WORK REQUEST
Your answer must be a single number: how many lines in the records below contain the word "amnistía".

-.-.-

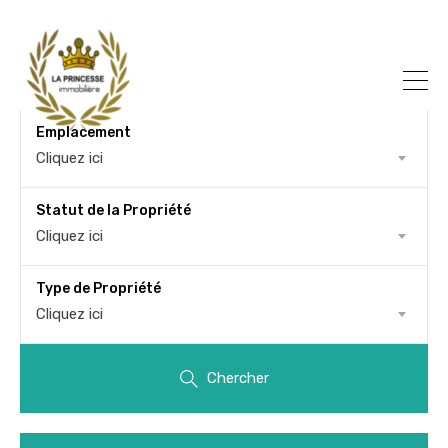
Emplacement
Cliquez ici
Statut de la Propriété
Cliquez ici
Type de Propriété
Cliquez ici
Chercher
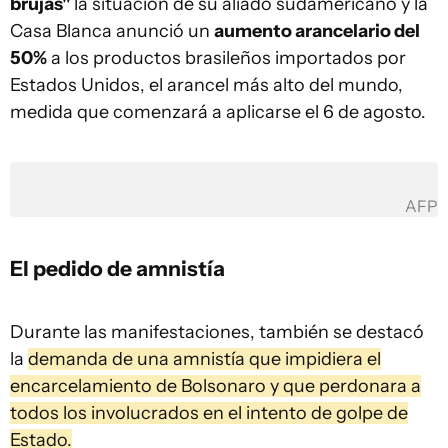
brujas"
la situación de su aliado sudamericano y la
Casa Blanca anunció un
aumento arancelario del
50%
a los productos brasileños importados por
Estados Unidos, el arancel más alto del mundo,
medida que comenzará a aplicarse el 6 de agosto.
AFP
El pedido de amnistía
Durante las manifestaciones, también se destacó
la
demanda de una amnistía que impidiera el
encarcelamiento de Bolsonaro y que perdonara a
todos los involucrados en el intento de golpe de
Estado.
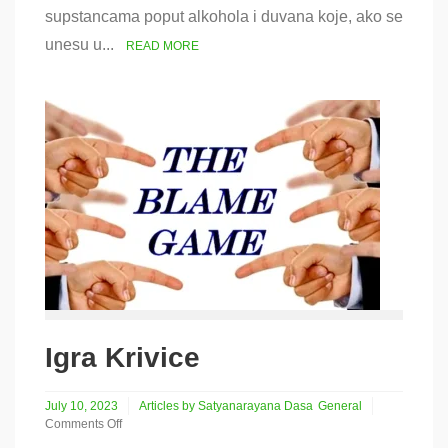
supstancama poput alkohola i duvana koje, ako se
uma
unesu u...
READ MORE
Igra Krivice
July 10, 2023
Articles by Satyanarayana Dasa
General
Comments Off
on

-.-.-

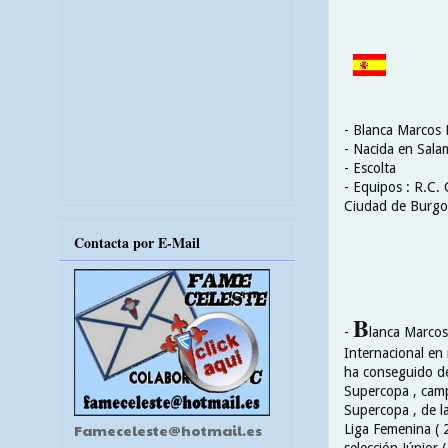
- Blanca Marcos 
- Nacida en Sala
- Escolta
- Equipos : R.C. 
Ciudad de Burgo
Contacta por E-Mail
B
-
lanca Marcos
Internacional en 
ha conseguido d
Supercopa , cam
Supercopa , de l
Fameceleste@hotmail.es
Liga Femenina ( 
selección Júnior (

-.-.-

ANSWER BOX
2